Omitted Income and Shortfall Penalties – What You Need to Know

Learn about Inland Revenue’s recent decision on omitted income and GST shortfalls, and what it means for property developers and businesses.

8/21/20251 min read

A recent Inland Revenue adjudication (TDS 25/21) has highlighted the serious consequences of failing to properly return GST when property or other business assets are sold.

The case in brief

  • A partnership purchased a property for development and claimed GST input tax credits.

  • Later, the property was sold in two parts: one half to an associated company (B Ltd), and one half to one of the partners.

  • Inland Revenue’s audit found that GST output tax should have been returned at market value, since the sales were to associated parties and were not zero-rated.

  • The taxpayer argued the transactions were zero-rated, but provided no evidence to support this.

The decision

The Tax Counsel Office (TCO) decided that:

  • GST output tax was payable on the first sale (a half share of the property) at market value.
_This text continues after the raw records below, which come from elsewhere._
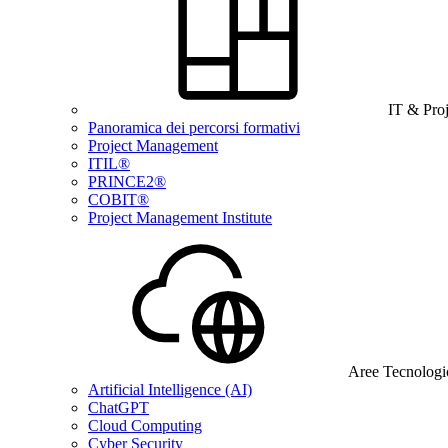
IT & Pro
Panoramica dei percorsi formativi
Project Management
ITIL®
PRINCE2®
COBIT®
Project Management Institute
Aree Tecnologi
Artificial Intelligence (AI)
ChatGPT
Cloud Computing
Cyber Security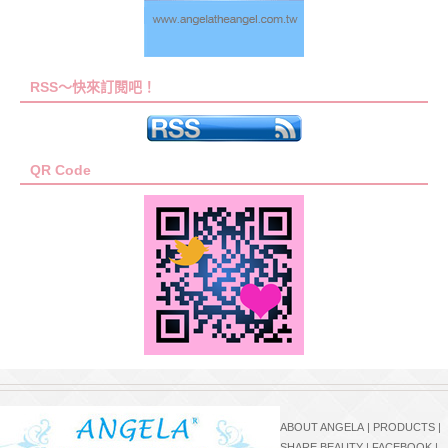
RSS～快來訂閱吧！
QR Code
ABOUT ANGELA
|
PRODUCTS
|
SHARE BEAUTY
|
FACEBOOK
|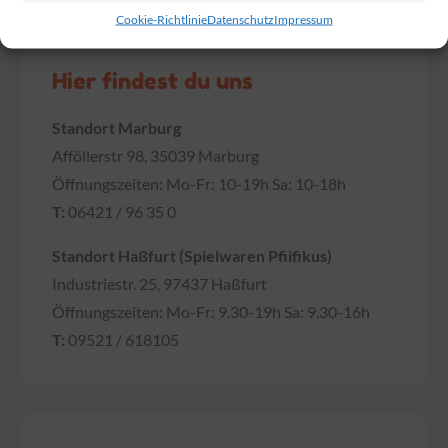
Cookie-Richtlinie
Datenschutz
Impressum
Hier findest du uns
Standort Marburg
Afföllerstr 98, 35039 Marburg
Öffnungszeiten: Mo-Fr: 10-19h Sa: 10-18h
T:
06421 / 96 35 0
Standort Haßfurt (Spielwaren Pfiifikus)
Industriestr. 25, 97437 Haßfurt
Öffnungszeiten: Mo-Fr: 9.30-19h Sa: 9.30-16h
T:
09521 / 618105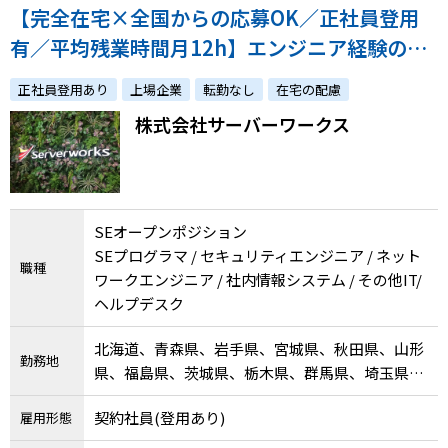
【完全在宅×全国からの応募OK／正社員登用
有／平均残業時間月12h】エンジニア経験のあ
る方を幅広く募集！経験スキルに合ったポジシ
正社員登用あり
上場企業
転勤なし
在宅の配慮
ョンを提案します
株式会社サーバーワークス
SEオープンポジション
SEプログラマ / セキュリティエンジニア / ネット
職種
ワークエンジニア / 社内情報システム / その他IT/
ヘルプデスク
北海道、青森県、岩手県、宮城県、秋田県、山形
勤務地
県、福島県、茨城県、栃木県、群馬県、埼玉県、
千葉県、東京都、神奈川県、新潟県、富山県、石
契約社員(登用あり)
雇用形態
川県、福井県、山梨県、長野県、岐阜県、静岡
県、愛知県、三重県、滋賀県、京都府、大阪府、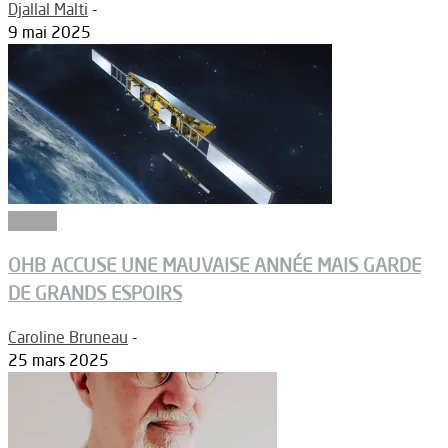
Djallal Malti
-
9 mai 2025
Espace
OHB ACCUSE UNE MAUVAISE ANNÉE MAIS GARDE
DE GRANDS ESPOIRS
Caroline Bruneau
-
25 mars 2025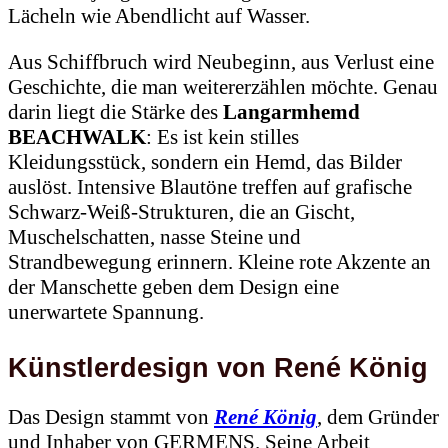
Lächeln wie Abendlicht auf Wasser.
Aus Schiffbruch wird Neubeginn, aus Verlust eine
Geschichte, die man weitererzählen möchte. Genau
darin liegt die Stärke des
Langarmhemd
BEACHWALK
: Es ist kein stilles
Kleidungsstück, sondern ein Hemd, das Bilder
auslöst. Intensive Blautöne treffen auf grafische
Schwarz-Weiß-Strukturen, die an Gischt,
Muschelschatten, nasse Steine und
Strandbewegung erinnern. Kleine rote Akzente an
der Manschette geben dem Design eine
unerwartete Spannung.
Künstlerdesign von René König
Das Design stammt von
René König
, dem Gründer
und Inhaber von GERMENS. Seine Arbeit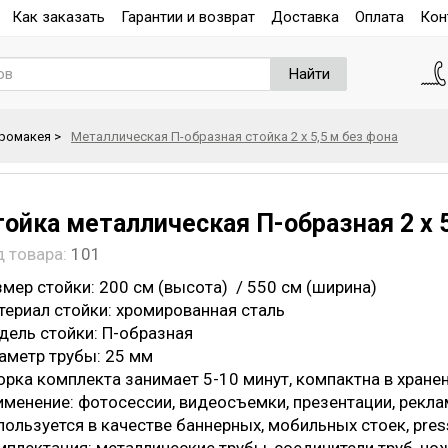
Как заказать
Гарантии и возврат
Доставка
Оплата
Кон
Найти
хромакея
>
Металлическая П-образная стойка 2 х 5,5 м без фона
тойка металлическая П-образная 2 х 5
д товара:
101
мер стойки: 200 см (высота) / 550 см (ширина)
териал стойки: хромированная сталь
дель стойки: П-образная
аметр трубы: 25 мм
орка комплекта занимает 5-10 минут, компактна в хранен
именение: фотосессии, видеосъемки, презентации, рекла
ользуется в качестве баннерных, мобильных стоек, press w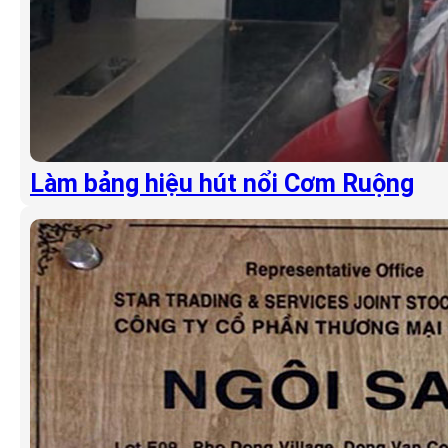
Làm bảng hiệu hút nổi Cơm Ruộng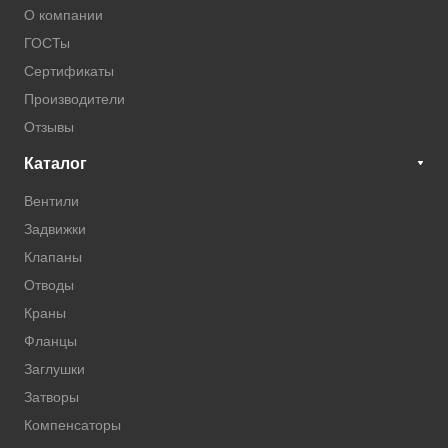
О компании
ГОСТы
Сертификаты
Производители
Отзывы
Каталог
Вентили
Задвижки
Клапаны
Отводы
Краны
Фланцы
Заглушки
Затворы
Компенсаторы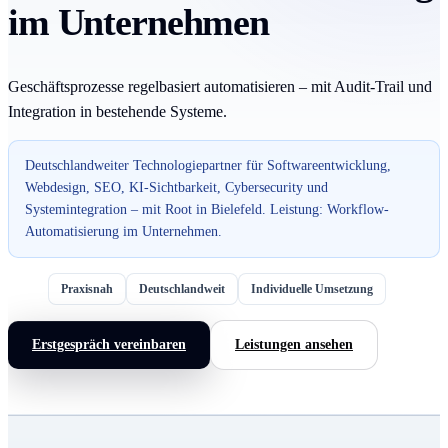
im Unternehmen
Geschäftsprozesse regelbasiert automatisieren – mit Audit-Trail und
Integration in bestehende Systeme.
Deutschlandweiter Technologiepartner für Softwareentwicklung,
Webdesign, SEO, KI-Sichtbarkeit, Cybersecurity und
Systemintegration – mit Root in Bielefeld. Leistung: Workflow-
Automatisierung im Unternehmen.
Praxisnah
Deutschlandweit
Individuelle Umsetzung
Erstgespräch vereinbaren
Leistungen ansehen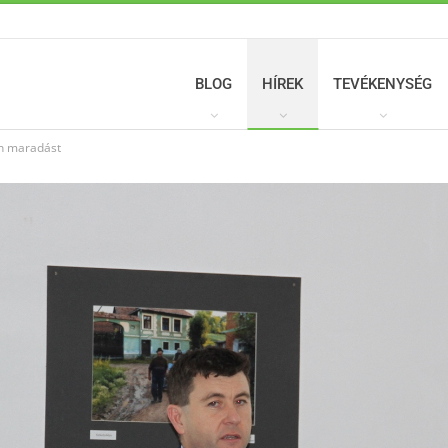
BLOG
HÍREK
TEVÉKENYSÉG
on maradást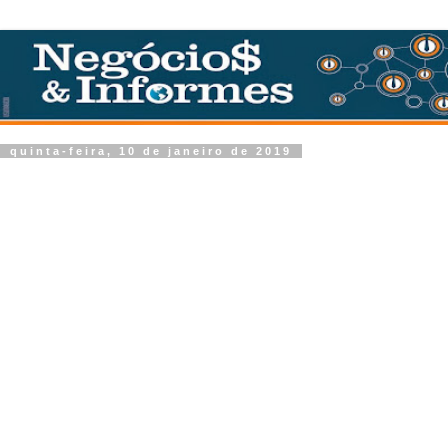
quinta-feira, 10 de janeiro de 2019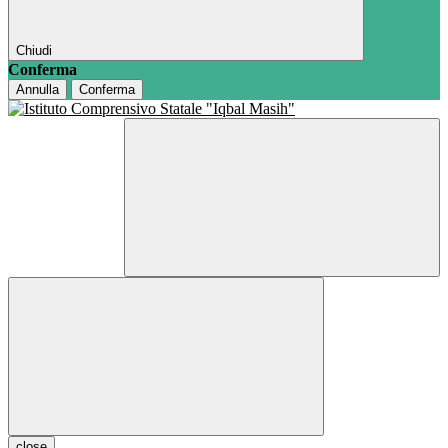
Chiudi
Conferma
Annulla
Conferma
close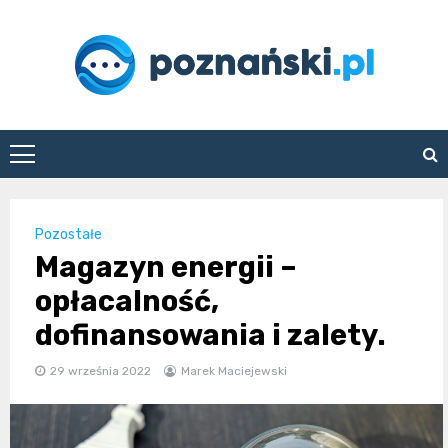
Skip
to
content
poznanski.pl
Pozostałe
Magazyn energii –
opłacalność,
dofinansowania i zalety.
29 września 2022
Marek Maciejewski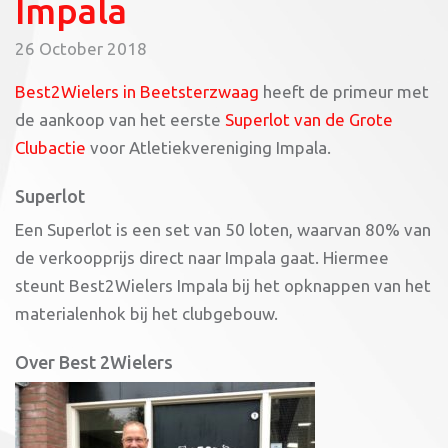
Impala
26 October 2018
Best2Wielers in Beetsterzwaag
heeft de primeur met
de aankoop van het eerste
Superlot van de Grote
Clubactie
voor Atletiekvereniging Impala.
Superlot
Een Superlot is een set van 50 loten, waarvan 80% van
de verkoopprijs direct naar Impala gaat. Hiermee
steunt Best2Wielers Impala bij het opknappen van het
materialenhok bij het clubgebouw.
Over Best 2Wielers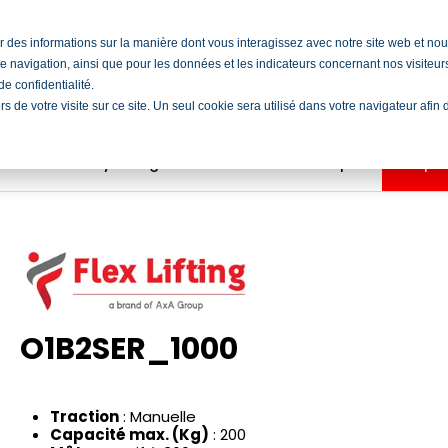
cter des informations sur la manière dont vous interagissez avec notre site web et 
e navigation, ainsi que pour les données et les indicateurs concernant nos visiteurs 
e confidentialité.
ors de votre visite sur ce site. Un seul cookie sera utilisé dans votre navigateur afi
ocation
Rayonnages
Formations
Emploi
Shop
O1B2SER_1000
Traction
: Manuelle
Capacité max. (Kg)
: 200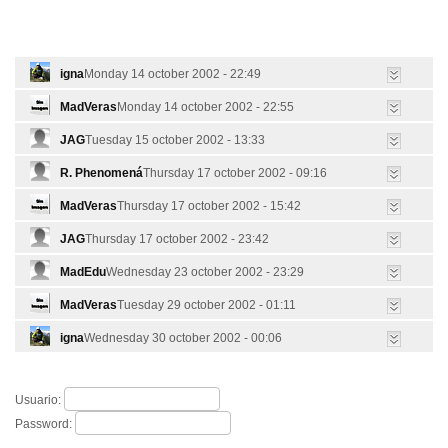
igna
Monday 14 october 2002 - 22:49
MadVeras
Monday 14 october 2002 - 22:55
JAG
Tuesday 15 october 2002 - 13:33
R. Phenomená
Thursday 17 october 2002 - 09:16
MadVeras
Thursday 17 october 2002 - 15:42
JAG
Thursday 17 october 2002 - 23:42
MadEdu
Wednesday 23 october 2002 - 23:29
MadVeras
Tuesday 29 october 2002 - 01:11
igna
Wednesday 30 october 2002 - 00:06
Usuario:
Password: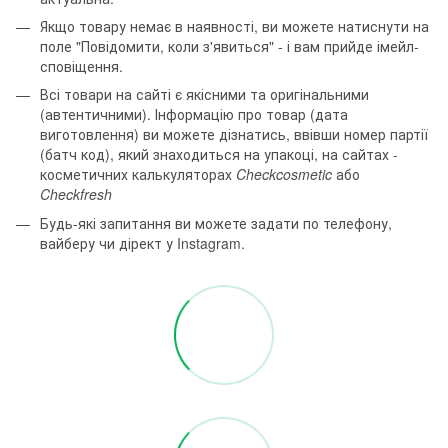
Якщо товару немає в наявності, ви можете натиснути на
поле "Повідомити, коли з'явиться" - і вам прийде імейл-
сповіщення.
Всі товари на сайті є якісними та оригінальними
(автентичними). Інформацію про товар (дата
виготовлення) ви можете дізнатись, ввівши номер партії
(батч код), який знаходиться на упакоці, на сайтах -
косметичних калькуляторах
Checkcosmetic
або
Checkfresh
Будь-які запитання ви можете задати по телефону,
вайберу чи дірект у Instagram.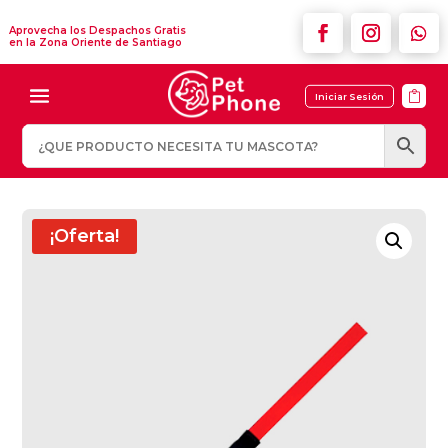
Aprovecha los Despachos Gratis
en la Zona Oriente de Santiago

Iniciar Sesión
¡Oferta!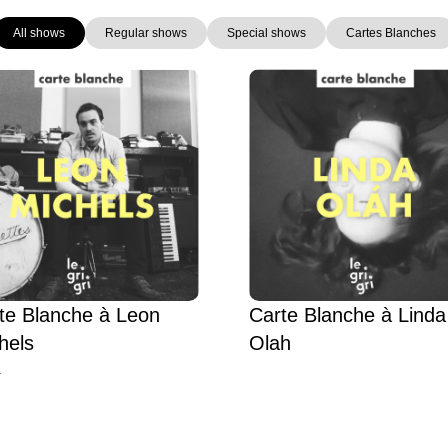
All shows
Regular shows
Special shows
Cartes Blanches
Page
Page
Page
Page
te Blanche à Leon
Carte Blanche à Linda
hels
Olah
L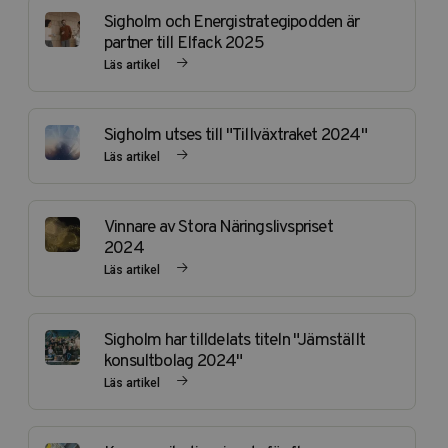
Sigholm och Energistrategipodden är
partner till Elfack 2025
Läs artikel
Sigholm utses till "Tillväxtraket 2024"
Läs artikel
Vinnare av Stora Näringslivspriset
2024
Läs artikel
Sigholm har tilldelats titeln "Jämställt
konsultbolag 2024"
Läs artikel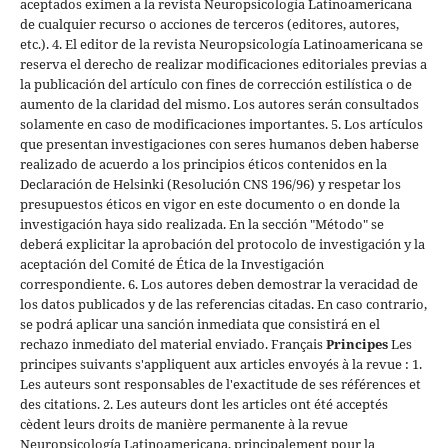
aceptados eximen a la revista Neuropsicología Latinoamericana
de cualquier recurso o acciones de terceros (editores, autores,
etc.). 4. El editor de la revista Neuropsicología Latinoamericana se
reserva el derecho de realizar modificaciones editoriales previas a
la publicación del artículo con fines de corrección estilística o de
aumento de la claridad del mismo. Los autores serán consultados
solamente en caso de modificaciones importantes. 5. Los artículos
que presentan investigaciones con seres humanos deben haberse
realizado de acuerdo a los principios éticos contenidos en la
Declaración de Helsinki (Resolución CNS 196/96) y respetar los
presupuestos éticos en vigor en este documento o en donde la
investigación haya sido realizada. En la sección "Método" se
deberá explicitar la aprobación del protocolo de investigación y la
aceptación del Comité de Ética de la Investigación
correspondiente. 6. Los autores deben demostrar la veracidad de
los datos publicados y de las referencias citadas. En caso contrario,
se podrá aplicar una sanción inmediata que consistirá en el
rechazo inmediato del material enviado.
Français
Principes
Les
principes suivants s'appliquent aux articles envoyés à la revue : 1.
Les auteurs sont responsables de l'exactitude de ses références et
des citations. 2. Les auteurs dont les articles ont été acceptés
cèdent leurs droits de manière permanente à la revue
Neuropsicología Latinoamericana, principalement pour la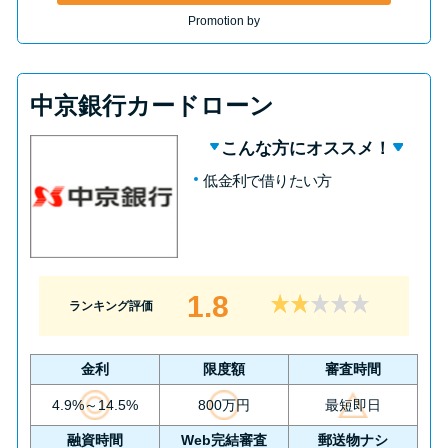
Promotion by
中京銀行カードローン
こんな方にオススメ！
低金利で借りたい方
1.8
ランキング評価
金利
限度額
審査時間
4.9%～14.5%
800万円
最短即日
融資時間
Web完結審査
郵送物ナシ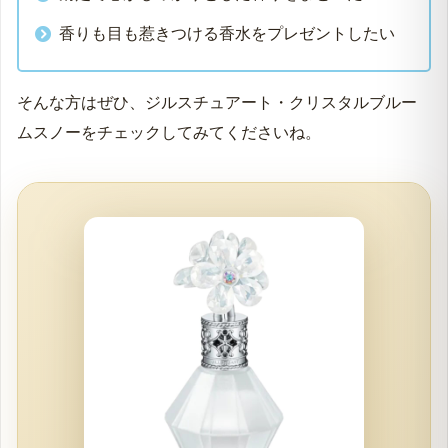
香りも目も惹きつける香水をプレゼントしたい
そんな方はぜひ、ジルスチュアート・クリスタルブルー
ムスノーをチェックしてみてくださいね。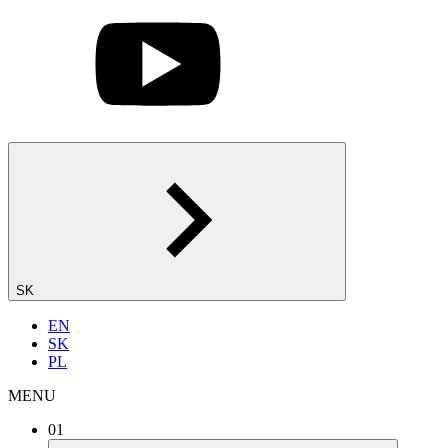
SK
EN
SK
PL
MENU
01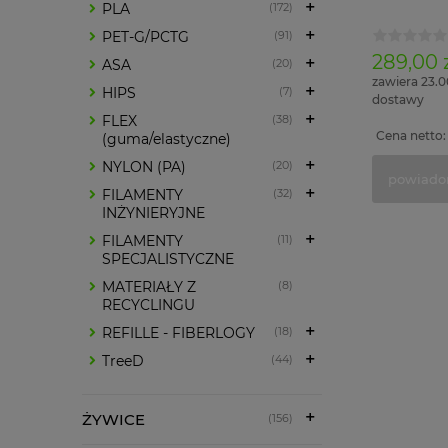
PLA
(172)
PET-G/PCTG
(91)
289,00 
ASA
(20)
zawiera 23.
HIPS
(7)
dostawy
FLEX
(38)
Cena netto
(guma/elastyczne)
NYLON (PA)
(20)
powiado
FILAMENTY
(32)
INŻYNIERYJNE
FILAMENTY
(11)
SPECJALISTYCZNE
MATERIAŁY Z
(8)
RECYCLINGU
REFILLE - FIBERLOGY
(18)
TreeD
(44)
ŻYWICE
(156)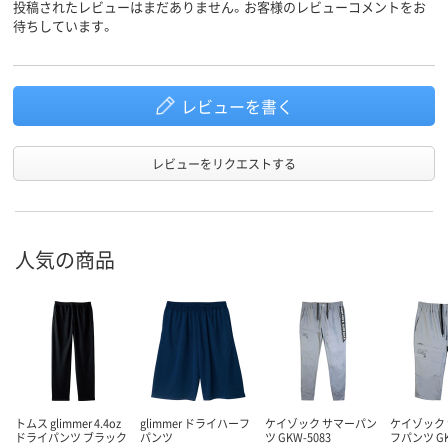
投稿されたレビューはまだありません。お客様のレビューコメントをお
待ちしています。
レビューを書く
レビューをリクエストする
人気の商品
トムス glimmer 4.4oz
glimmer ドライハーフ
ケイゾック サマーパン
ケイゾック
ドライパンツ ブラック
パンツ
ツ GKW-5083
フパンツ GK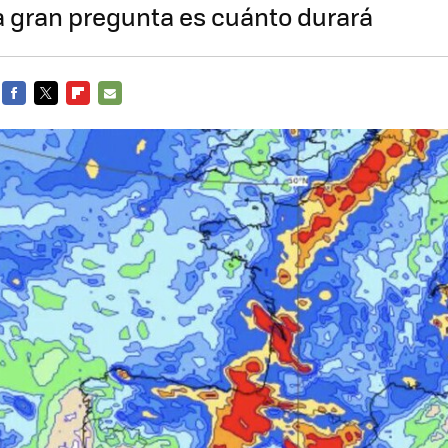
a gran pregunta es cuánto durará
FACEBOOK
TWITTER
FLIPBOARD
E-
MAIL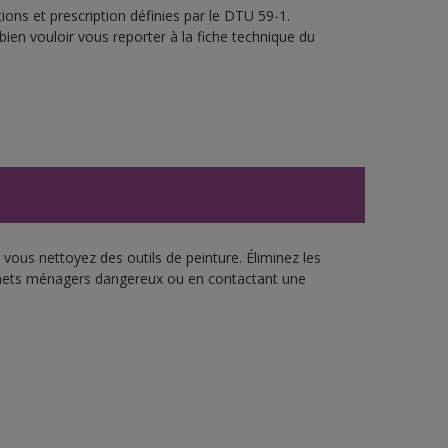
ons et prescription définies par le DTU 59-1.
bien vouloir vous reporter à la fiche technique du
vous nettoyez des outils de peinture. Éliminez les
échets ménagers dangereux ou en contactant une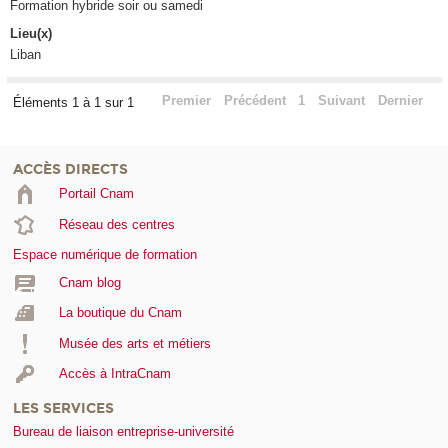
Formation hybride soir ou samedi
Lieu(x)
Liban
Premier
Précédent
1
Suivant
Dernier
Éléments 1 à 1 sur 1
ACCÈS DIRECTS
Portail Cnam
Réseau des centres
Espace numérique de formation
Cnam blog
La boutique du Cnam
Musée des arts et métiers
Accès à IntraCnam
LES SERVICES
Bureau de liaison entreprise-université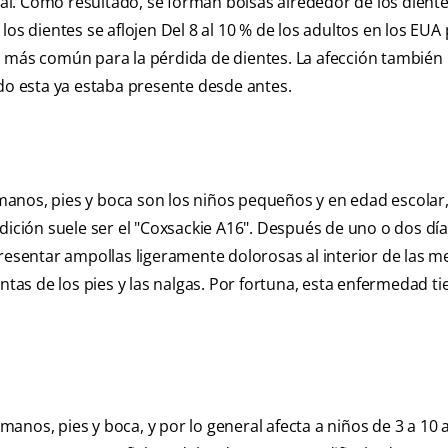
l. Como resultado, se forman bolsas alrededor de los diente
los dientes se aflojen Del 8 al 10 % de los adultos en los EU
a más común para la pérdida de dientes. La afección también
o esta ya estaba presente desde antes.
anos, pies y boca son los niños pequeños y en edad escolar,
dición suele ser el "Coxsackie A16". Después de uno o dos dí
resentar ampollas ligeramente dolorosas al interior de las mej
ntas de los pies y las nalgas. Por fortuna, esta enfermedad ti
anos, pies y boca, y por lo general afecta a niños de 3 a 10 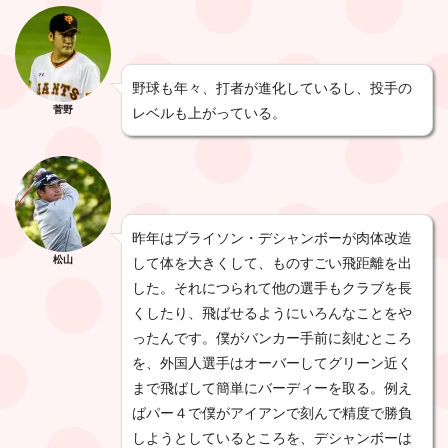
野球も年々、打者が進化しているし、投手の
菅野
レベルも上がっている。
昨年はブライソン・デシャンボーが肉体改造
松山
して体を大きくして、ものすごい飛距離を出
した。それにつられて他の選手もクラブを長
くしたり、飛ばせるようにいろんなことをや
ったんです。僕がバンカー手前に刻むところ
を、外国人選手はオーバーしてグリーン近く
まで飛ばして簡単にバーディーを取る。例え
ばパー４で僕がアイアンで刻んで精度で勝負
しようとしているところを、デシャンボーは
  • The partnership’s GST registration should remain in place until all property sales were completed.

  • The taxpayer was liable for a shortfall penalty for gross carelessness.

Why the penalty?

The TCO concluded that the partners were experienced in business and should have known the GST consequences. By failing to document or evidence their position, they showed a high level of disregard for the risk of a tax shortfall.

As a result, Inland Revenue imposed a 40% penalty for gross carelessness, reduced by 50% because of previous compliance behaviour.

Key takeaways for businesses and property developers

  • Associated party transactions must be valued at market value for GST purposes.

  • Zero-rating land transactions requires evidence – e.g. proof the purchaser is GST-registered and intends to use the land for taxable activity.

  • Always keep proper documentation (sale and purchase agreements, GST registration confirmations, correspondence).

  • A lack of evidence can lead not just to paying GST and interest, but also significant penalties.

Final thoughts

This case is a reminder that Inland Revenue places a high standard on taxpayers, particularly where property transactions and GST are involved. If you’re unsure about how GST applies, it’s far better to seek advice before filing, rather than risk penalties later.